Diese Flucht aber, erzählt Tamara, sei für sie „ein Alptraum“ gewesen. „Liudmyla ist mit den Kindern schon früher gegangen, wir anderen sind noch geblieben. Aber am 3. März habe ich Panik bekommen. Ich wusste nicht, was ich mit mir anfangen sollte, und mir war schlecht ums Herz“, sagt die Schwiegermutter. Sie habe alles Mögliche in ihre Tasche gepackt – „ich kann mich nicht erinnern, was, wann und wie“, und dann sei sie los. Nach Polen, nach Krakau, in einer 30-stündigen Zugfahrt, der Zug sei ohne Lichter gefahren, damit er kein Ziel für russische Kampfflugzeuge darstellte. „In Krakau sind wir dann so herzlich von den Menschen empfangen worden“, erinnert sich Tamara. Ihre Schwiegertochter ergänzt: „Ein Pastor aus Deutschland hat uns dann nach Hückeswagen vermittelt.“

Dieser Pastor gehört zur „citychurch“ in Köln, einer freikirchlichen Gemeinde. „Er war in Polen und hat dort Hilfe und Unterkunft für die Menschen in Deutschland organisiert. Wir hatten grundsätzliche Bereitschaft mitgeteilt, dass wir jemanden aufnehmen können“, sagt Jörn Pfeiffer. Allerdings dachte das Ehepaar eher an zwei bis vier Menschen. „Dann hieß es, dass da eine siebenköpfige Familie wäre, die sich aber auch aufteilen würde.
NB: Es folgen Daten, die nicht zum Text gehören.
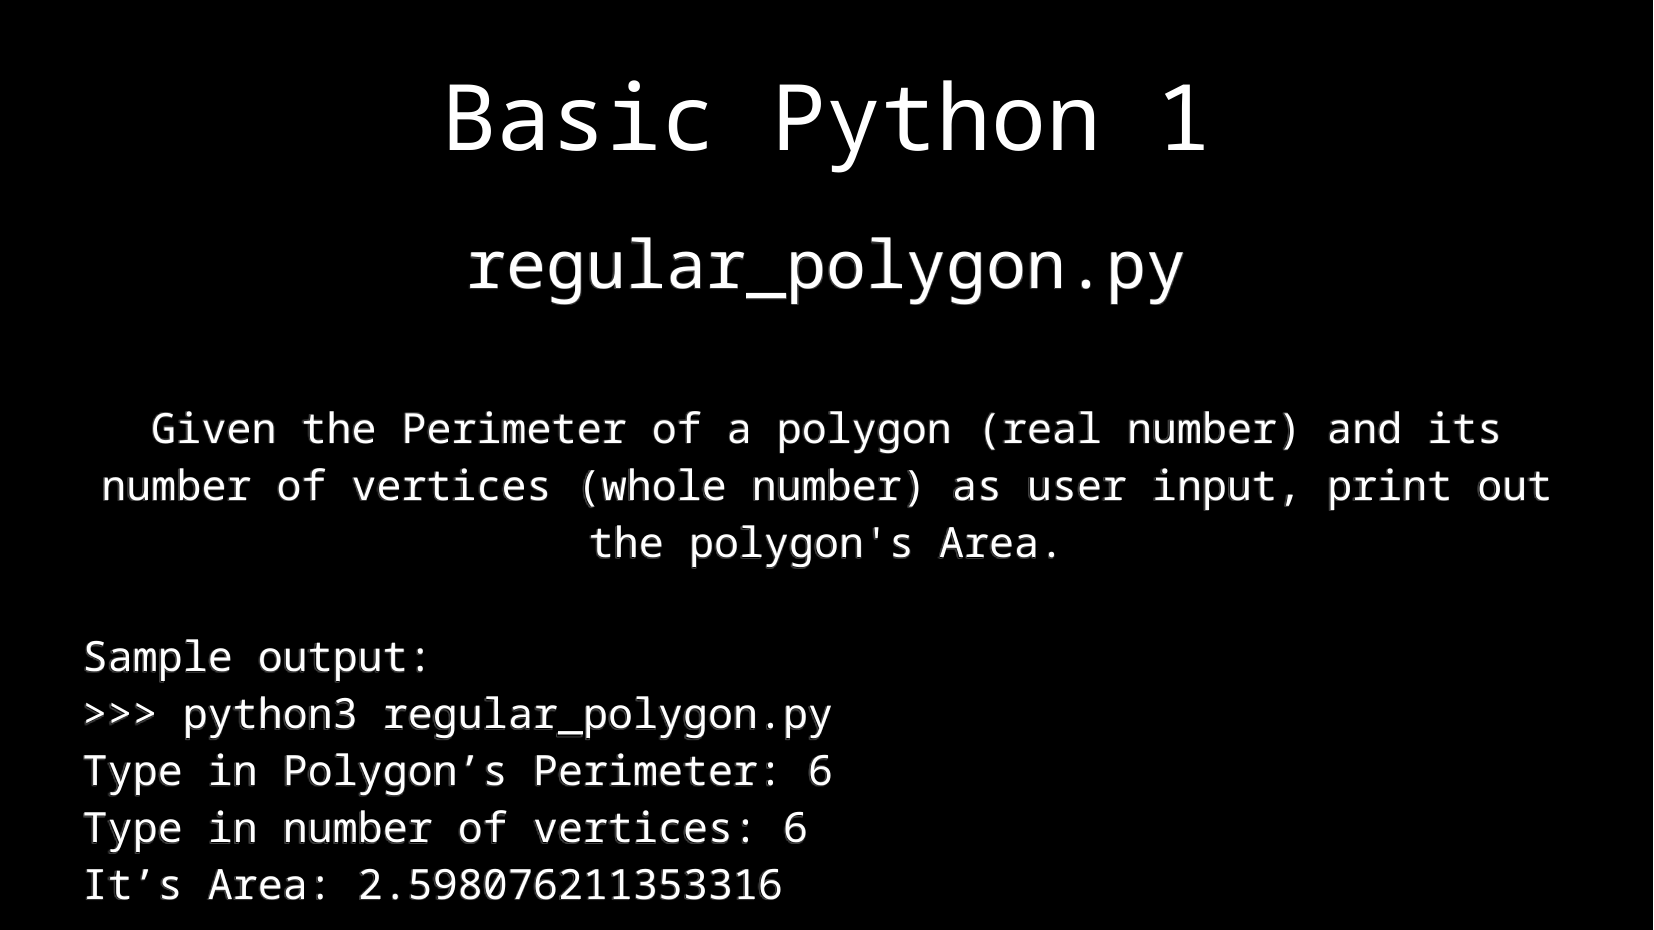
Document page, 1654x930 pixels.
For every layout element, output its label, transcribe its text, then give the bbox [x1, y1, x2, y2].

subtitle regular_polygon.py Given the Perimeter of a polygon (real number) and its number of vertices (whole number) as user input, print out the polygon's Area. Sample output: >>> python3 regular_polygon.py Type in Polygon’s Perimeter: 6 Type in number of vertices: 6 It’s Area: 2.598076211353316 [82, 217, 1571, 856]
title Basic Python 1 [82, 37, 1571, 193]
Aber wir haben uns nur angesehen und gesagt: Das machen wir jetzt“, erinnert sich Pfeiffer an den 22. März, ein Montag.

Um 4 Uhr am nächsten Morgen seien die Ukrainer in Oberdorp angekommen. „Wir wissen, dass es eine Herausforderung ist. Vielleicht war es auch blauäugig – manchmal ist das aber auch gut. Für uns ist es wirklich ein Geschenk, dass es so gut funktioniert miteinander“, sagt Pfeiffer. Er glaube auch, dass man sich „nicht einfach so“ begegnet sei.

Für die ukrainische Familie ist es ein Segen, nicht getrennt zu sein. „Ich werde nie genug Worte der Dankbarkeit finden können. Die Hilfe und Unterstützung, die wir in Hückeswagen bekommen haben, ist für unsere Familie unbezahlbar“, sagt Liudmyla. Überhaupt ist die 36-jährige Mutter zweier Söhne – der jüngere wird heute, Samstag, ein Jahr alt – überwältigt von der Freundlichkeit, Empathie und Hilfsbereitschaft der Menschen in Hückeswagen. Dabei kann man sich kaum vorstellen, was in der jungen Frau vor sich gehen mag. Schließlich ist ihr Mann nach wie vor in der Ukraine und dabei, sein Land zu verteidigen. „Wir vermissen ihn jeden Tag und beten dafür, dass ihm nichts passiert“, sagt sie.

Dennoch sei da Hoffnung – auch wenn sowohl Tamara als auch Liudmyla nicht wissen, ob sie überhaupt wieder in ihre Heimat zurück können. Es sind die Menschen, die ihnen jetzt in der Not helfen, die die 36-Jährige den Glauben an das Gute nicht verlieren lassen. „Dass es noch so viele gute Menschen gibt, gibt mir die Zuversicht, dass das Gute das Böse überwinden wird“, sagt sie. Sie wisse nicht, ob sie nach Hause zurückkehren könne und ob ihr Haus dann noch stehen werde. Und doch ist da Hoffnung und Zuversicht in ihr. „Ich wache jeden Morgen mit der Hoffnung auf Frieden auf“, unterstreicht die 36-Jährige.